* Try it *
Please report how many lines in the records below contain "بھارت". Reply with the number alone.

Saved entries
────────────────────

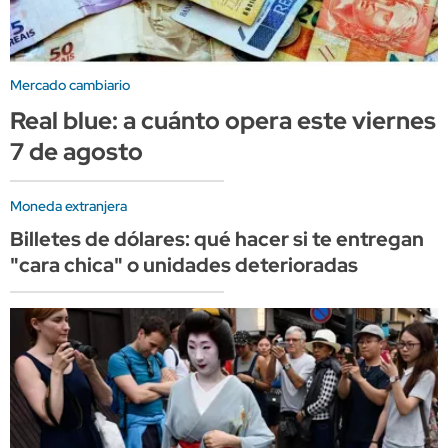
Mercado cambiario
Real blue: a cuánto opera este viernes
7 de agosto
Moneda extranjera
Billetes de dólares: qué hacer si te entregan
"cara chica" o unidades deterioradas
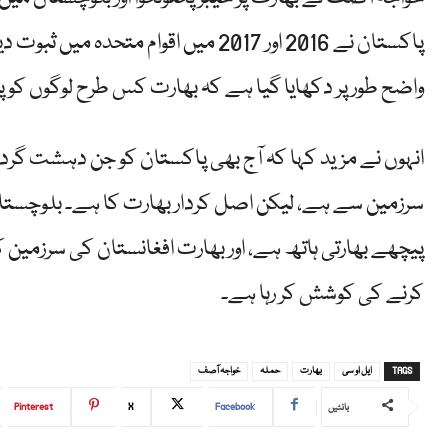
پاکستان نے 2016 اور 2017 میں اقوام م
واضح طور پر دکھایا گیا ہے کہ بھارت کس طرح لوگوں ک
انہوں نے مزید کہا کہ آج بھی پاکستان کو جن دہشت گرد ح
سرزمین سے ہے، لیکن اصل کردار بھارت کا ہے۔ بلوچستان
پیچھے بھارتی ہاتھ ہے، اور بھارت افغانستان کی سرزمین 
کرنے کی کوشش کر رہا ہے۔
TAGS
ایل او سی
بھارت
حملہ
خواجہ آصف
Pinterest
X
Facebook
بانٹیں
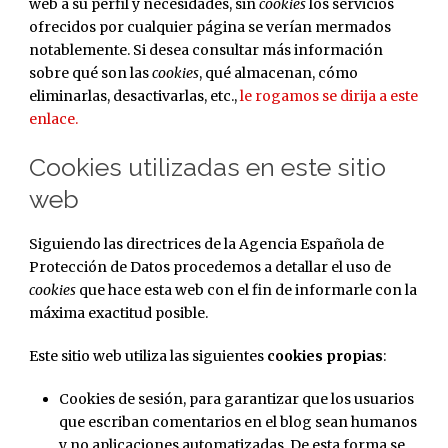
web a su perfil y necesidades, sin
cookies
los servicios
ofrecidos por cualquier página se verían mermados
notablemente. Si desea consultar más información
sobre qué son las
cookies
, qué almacenan, cómo
eliminarlas, desactivarlas, etc.,
le rogamos se dirija a este
enlace.
Cookies utilizadas en este sitio
web
Siguiendo las directrices de la Agencia Española de
Protección de Datos procedemos a detallar el uso de
cookies
que hace esta web con el fin de informarle con la
máxima exactitud posible.
Este sitio web utiliza las siguientes
cookies propias
:
Cookies de sesión, para garantizar que los usuarios
que escriban comentarios en el blog sean humanos
y no aplicaciones automatizadas. De esta forma se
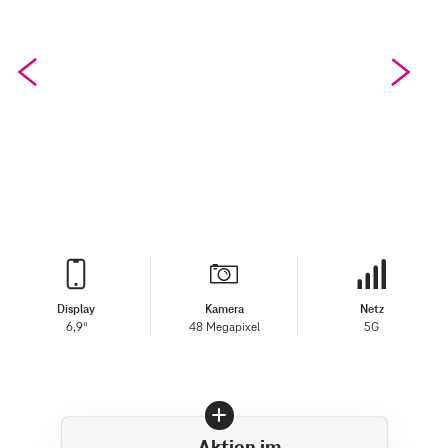
Display
Kamera
Netz
6,9"
48 Megapixel
5G
Aktion im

────────────────────

* Response to this exercise *
4